One other aspect of Thompson’s thought which has historical interest is his passionate championing of the rights of women. His Appeal of One Half the Human Race (1825) has an important place in the literature of female emancipation.

Asa Briggs

[For the historical context of Thompson’s work, see the biographies ofbenthamandowen; for discussion of the subsequent development of his ideas, seeeconomic thought, article onsocialist thought; and the biographies ofmarx; proudhon; rodbertus.]

WORKS BY THOMPSON

(1824) 1963 An Inquiry Into the Principles of the Distribution of Wealth Most Conducive to Human Happiness. New York: Kelley.

1825 Appeal of One Half the Human Race, Women, Against the Pretensions of the Other Half, Men, to Retain Them in Political and Thence in Civil and Domestic Slavery. London: Longmans.

1827 Labour Rewarded: The Claims of Labour and Capital Conciliated; Or, How to Secure to Labour the Whole Products of Its Exertions. London: Hunt & Clarke.

1830 Practical Directions for the Establishment of Communities. London: Strange.

SUPPLEMENTARY BIBLIOGRAPHY

Co-operative Congress, Third, London, 1832 1832 Proceedings. London: Strange.

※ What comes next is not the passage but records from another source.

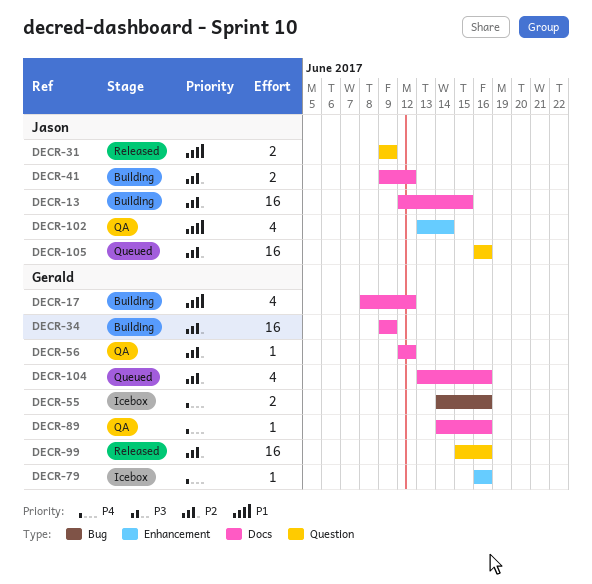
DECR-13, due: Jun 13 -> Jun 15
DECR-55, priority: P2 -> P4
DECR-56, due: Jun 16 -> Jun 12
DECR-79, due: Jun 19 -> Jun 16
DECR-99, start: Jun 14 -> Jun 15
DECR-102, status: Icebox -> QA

Hodgskin, Thomas (1825) 1922 Labour Defended Against the Claims of Capital. London: Labour Pub.

Menger, Anton (1886)1962 Right to the Whole Produce of Labour: The Origin and Development of the Theory of Labour’s Claim to the Whole Product of Industry. New York: Kelley. -> First published as Das Recht auf den vollen Arbeitsertrag.

Pankhurst, Richard K. P. 1954 William Thompson: Britain’s Pioneer Socialist, Feminist, and Co-operator. London: Watts.